Bushwick Inlet Park is part of a planned shoreline park area along Greenpoint and Williamsburg's industrial riverfront, which would stretch continuously from Newtown Creek to East River State Park at North Seventh Street.:20 A 3.5-acre (1.4 ha) section of Bushwick Inlet Park between North 9th and North 10th Streets is open to the public. This section contains playing fields for soccer and American football, as well as playground and restrooms. The park also contains a community center building, which also houses administrative offices. The administrative offices occupy the northern section of the building, facing the East River to the west, while the community center occupies the southern section, facing Kent Avenue to the east. The community center is operated by the Open Space Alliance, a nonprofit organization. Both facilities are on the former site of a parking lot for car rentals.
The Bushwick Inlet Pop-Up Park, a temporary annex to the existing park between North 11th and North 12th Streets, contains a 1.8-acre (0.73 ha) lawn. The permanent design for this section called for an entry plaza, a children's water play area, and a lawn. To the north, along the inlet, is a 1.9-acre (0.77 ha) section that would include a shoreline with a beach and kayak launch.
The inlet contains plants such as Ailanthus, Morus, and a number of invasive or non-native plants, which support the local wildlife.:16 At least one group has also proposed adding a sanctuary for feral cats within the park. As part of the original plan for Bushwick Inlet Park, there would have been a lookout boardwalk along the shore of Bushwick Inlet.:50
East River State Park, which is separately administered by the New York state government, is directly south of Bushwick Inlet Park, on the former Brooklyn Eastern District Terminal site. Both parks are close to the NYC Ferry system's North Williamsburg pier at North 6th Street.
The roof of the 13,300-square-foot (1,240 m2) community center, designed by Kiss + Cathcart, contains a public landscape looking out to the East River and the Manhattan skyline. The new building adds venues for both community programs and park operations. The building is covered by a green roof that is accessible to the public. The roof slopes down to ground level on the western side of the building, facing the East River. A meandering path up the grassy slope serves a series of activity areas, and the top of the building contains a shaded overlook.

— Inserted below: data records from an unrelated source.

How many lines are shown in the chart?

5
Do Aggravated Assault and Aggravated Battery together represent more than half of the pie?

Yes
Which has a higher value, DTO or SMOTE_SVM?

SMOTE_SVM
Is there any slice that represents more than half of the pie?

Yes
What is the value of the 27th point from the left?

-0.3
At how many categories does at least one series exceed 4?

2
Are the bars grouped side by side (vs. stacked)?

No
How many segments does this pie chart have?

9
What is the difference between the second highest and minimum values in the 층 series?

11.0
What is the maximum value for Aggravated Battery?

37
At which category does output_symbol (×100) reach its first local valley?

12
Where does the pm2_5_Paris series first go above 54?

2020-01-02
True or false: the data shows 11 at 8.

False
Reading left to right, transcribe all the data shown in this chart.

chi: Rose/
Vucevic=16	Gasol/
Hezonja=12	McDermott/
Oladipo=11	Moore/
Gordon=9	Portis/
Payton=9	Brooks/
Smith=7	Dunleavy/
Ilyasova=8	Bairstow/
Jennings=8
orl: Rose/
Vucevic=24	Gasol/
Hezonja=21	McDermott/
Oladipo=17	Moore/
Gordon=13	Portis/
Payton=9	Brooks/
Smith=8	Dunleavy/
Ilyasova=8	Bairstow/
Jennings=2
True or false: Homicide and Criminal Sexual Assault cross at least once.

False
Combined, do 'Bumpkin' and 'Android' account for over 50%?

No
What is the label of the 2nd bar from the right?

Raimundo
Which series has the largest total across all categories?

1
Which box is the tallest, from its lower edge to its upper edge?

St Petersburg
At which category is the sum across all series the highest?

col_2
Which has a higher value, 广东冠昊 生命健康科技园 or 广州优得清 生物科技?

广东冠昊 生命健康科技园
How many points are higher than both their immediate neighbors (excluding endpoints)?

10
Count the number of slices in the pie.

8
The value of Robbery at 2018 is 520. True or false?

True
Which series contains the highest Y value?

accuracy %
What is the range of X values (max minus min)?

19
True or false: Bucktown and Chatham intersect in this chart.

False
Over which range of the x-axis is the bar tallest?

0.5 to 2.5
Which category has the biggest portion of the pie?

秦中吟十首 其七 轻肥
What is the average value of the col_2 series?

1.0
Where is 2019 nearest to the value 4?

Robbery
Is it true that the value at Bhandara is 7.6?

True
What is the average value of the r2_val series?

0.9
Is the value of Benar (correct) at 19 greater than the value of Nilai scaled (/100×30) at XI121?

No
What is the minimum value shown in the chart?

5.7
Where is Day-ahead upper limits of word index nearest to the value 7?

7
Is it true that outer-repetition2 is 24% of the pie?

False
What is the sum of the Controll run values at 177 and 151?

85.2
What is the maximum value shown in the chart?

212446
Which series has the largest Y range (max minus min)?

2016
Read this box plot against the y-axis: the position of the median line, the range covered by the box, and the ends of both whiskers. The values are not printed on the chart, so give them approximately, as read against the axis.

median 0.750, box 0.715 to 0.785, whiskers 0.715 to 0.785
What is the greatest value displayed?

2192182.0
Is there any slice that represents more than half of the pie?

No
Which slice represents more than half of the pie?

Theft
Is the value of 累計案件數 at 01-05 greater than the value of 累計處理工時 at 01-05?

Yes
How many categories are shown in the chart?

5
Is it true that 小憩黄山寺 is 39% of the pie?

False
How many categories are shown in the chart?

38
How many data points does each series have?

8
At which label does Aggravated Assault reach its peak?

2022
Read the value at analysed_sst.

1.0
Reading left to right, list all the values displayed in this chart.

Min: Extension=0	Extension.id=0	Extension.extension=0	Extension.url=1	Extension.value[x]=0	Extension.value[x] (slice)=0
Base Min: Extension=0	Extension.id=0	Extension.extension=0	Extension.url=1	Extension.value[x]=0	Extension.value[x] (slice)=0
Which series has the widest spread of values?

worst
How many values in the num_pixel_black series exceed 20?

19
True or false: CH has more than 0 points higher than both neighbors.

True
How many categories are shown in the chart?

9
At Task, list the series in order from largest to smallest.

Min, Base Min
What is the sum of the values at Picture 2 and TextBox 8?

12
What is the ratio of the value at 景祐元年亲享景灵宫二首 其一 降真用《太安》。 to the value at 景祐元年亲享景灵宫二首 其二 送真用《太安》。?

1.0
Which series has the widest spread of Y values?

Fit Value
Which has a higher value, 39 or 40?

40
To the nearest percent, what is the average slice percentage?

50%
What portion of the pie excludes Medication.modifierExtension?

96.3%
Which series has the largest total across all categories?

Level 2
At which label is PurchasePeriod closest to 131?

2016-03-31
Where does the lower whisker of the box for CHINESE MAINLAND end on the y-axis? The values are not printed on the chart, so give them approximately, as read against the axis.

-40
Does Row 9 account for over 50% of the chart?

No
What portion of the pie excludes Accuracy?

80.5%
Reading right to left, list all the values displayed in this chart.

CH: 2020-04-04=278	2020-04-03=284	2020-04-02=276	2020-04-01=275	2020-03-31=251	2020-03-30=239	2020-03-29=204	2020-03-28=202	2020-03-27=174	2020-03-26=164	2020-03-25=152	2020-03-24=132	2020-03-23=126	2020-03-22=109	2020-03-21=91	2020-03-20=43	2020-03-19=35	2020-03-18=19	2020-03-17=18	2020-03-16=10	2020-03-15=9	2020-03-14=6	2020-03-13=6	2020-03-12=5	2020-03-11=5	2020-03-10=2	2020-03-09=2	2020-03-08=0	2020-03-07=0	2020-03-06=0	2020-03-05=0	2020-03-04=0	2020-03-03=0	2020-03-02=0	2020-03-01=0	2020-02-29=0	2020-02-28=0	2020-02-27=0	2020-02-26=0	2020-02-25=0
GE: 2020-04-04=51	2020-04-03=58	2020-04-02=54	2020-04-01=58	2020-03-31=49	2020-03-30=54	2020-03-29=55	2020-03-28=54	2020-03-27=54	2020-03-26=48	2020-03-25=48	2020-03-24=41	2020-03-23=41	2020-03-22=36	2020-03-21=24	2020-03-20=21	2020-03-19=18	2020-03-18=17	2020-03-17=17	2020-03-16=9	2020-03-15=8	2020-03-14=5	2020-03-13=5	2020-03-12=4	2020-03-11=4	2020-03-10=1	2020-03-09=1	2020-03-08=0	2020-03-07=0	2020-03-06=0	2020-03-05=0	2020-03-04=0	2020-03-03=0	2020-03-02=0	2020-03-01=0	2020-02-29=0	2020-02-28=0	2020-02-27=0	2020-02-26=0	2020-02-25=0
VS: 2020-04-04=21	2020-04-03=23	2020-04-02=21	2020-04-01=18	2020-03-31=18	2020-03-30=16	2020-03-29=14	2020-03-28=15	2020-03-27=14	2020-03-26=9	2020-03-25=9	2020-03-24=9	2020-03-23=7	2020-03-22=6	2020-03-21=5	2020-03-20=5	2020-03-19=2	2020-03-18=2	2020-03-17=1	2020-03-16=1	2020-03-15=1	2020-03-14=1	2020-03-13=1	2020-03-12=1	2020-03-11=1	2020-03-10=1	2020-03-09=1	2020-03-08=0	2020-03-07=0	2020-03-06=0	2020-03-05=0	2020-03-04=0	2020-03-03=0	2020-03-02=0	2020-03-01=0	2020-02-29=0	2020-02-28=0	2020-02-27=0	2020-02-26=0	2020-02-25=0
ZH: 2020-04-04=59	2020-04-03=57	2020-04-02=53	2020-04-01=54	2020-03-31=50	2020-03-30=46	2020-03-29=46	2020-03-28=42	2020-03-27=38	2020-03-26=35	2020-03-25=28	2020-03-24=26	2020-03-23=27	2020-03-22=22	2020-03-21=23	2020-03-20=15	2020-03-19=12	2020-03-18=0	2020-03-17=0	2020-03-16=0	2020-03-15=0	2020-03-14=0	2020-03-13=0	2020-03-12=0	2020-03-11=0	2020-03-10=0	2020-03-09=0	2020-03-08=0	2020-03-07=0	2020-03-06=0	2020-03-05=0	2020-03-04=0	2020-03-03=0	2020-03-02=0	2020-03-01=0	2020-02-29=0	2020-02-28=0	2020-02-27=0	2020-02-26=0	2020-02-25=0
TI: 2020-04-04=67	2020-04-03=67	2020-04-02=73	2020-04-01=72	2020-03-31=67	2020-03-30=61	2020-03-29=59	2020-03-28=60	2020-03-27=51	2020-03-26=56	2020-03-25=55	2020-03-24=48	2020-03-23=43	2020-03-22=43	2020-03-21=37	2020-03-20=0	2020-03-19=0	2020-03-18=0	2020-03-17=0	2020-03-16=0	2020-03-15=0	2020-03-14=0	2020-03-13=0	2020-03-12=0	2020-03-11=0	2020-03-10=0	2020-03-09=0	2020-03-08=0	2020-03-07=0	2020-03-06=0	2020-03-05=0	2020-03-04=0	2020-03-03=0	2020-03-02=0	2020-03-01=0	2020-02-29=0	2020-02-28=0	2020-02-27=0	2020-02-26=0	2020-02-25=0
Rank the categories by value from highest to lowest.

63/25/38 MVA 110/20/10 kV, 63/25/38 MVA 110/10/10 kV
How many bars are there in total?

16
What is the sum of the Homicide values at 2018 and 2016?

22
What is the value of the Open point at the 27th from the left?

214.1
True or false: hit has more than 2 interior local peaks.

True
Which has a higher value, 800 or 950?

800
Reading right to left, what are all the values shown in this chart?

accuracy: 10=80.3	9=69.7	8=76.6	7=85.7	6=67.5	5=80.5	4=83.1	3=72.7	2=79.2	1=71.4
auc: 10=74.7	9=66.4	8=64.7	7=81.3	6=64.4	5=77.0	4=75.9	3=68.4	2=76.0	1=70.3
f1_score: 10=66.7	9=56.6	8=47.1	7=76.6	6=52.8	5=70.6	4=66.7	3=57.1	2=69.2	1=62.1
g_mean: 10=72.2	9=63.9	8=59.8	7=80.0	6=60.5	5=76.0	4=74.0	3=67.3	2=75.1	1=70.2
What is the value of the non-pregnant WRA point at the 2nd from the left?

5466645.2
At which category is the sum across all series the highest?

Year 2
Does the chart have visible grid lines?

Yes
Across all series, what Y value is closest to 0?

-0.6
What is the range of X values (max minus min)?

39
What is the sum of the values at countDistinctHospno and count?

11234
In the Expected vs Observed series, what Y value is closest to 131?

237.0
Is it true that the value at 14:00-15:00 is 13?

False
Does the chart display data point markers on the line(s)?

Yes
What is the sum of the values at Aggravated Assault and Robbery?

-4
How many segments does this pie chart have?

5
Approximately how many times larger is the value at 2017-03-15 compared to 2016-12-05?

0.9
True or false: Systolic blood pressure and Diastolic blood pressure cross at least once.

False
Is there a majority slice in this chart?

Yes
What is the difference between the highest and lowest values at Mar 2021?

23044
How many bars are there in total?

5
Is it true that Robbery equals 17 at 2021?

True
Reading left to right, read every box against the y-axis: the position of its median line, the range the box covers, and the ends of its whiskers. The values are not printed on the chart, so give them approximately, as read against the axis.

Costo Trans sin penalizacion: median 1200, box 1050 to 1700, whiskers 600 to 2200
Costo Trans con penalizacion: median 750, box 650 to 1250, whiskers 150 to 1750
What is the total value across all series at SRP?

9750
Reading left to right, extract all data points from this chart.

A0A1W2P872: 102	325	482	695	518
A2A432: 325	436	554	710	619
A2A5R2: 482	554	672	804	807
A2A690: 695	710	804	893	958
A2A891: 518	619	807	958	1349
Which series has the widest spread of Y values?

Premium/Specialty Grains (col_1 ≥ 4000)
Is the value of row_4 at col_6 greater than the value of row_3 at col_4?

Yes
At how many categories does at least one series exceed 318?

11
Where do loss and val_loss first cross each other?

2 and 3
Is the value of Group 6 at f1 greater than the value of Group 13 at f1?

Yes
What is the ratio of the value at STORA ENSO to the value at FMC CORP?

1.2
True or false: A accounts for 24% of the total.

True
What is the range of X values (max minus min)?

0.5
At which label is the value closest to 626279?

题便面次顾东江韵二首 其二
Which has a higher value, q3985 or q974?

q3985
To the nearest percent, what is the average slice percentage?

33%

When it opened in 2013, the building had the highest percentage of on-site solar energy generation, green roof irrigation entirely from rainfall and reclaimed water, and zero stormwater discharge to the combined sewer. The building reduces energy consumption by using systems such as geothermal heat pumps. A 66-kilowatt photovoltaic array is atop the shade structure along Kent Avenue, and was designed to generate half of the building's annual energy usage. Although the building is under a hill, all public interior spaces are lit by skylights. In 2014, the Bushwick Inlet Park Community Center was listed on the American Institute of Architects' list of top ten sites for sustainable architecture.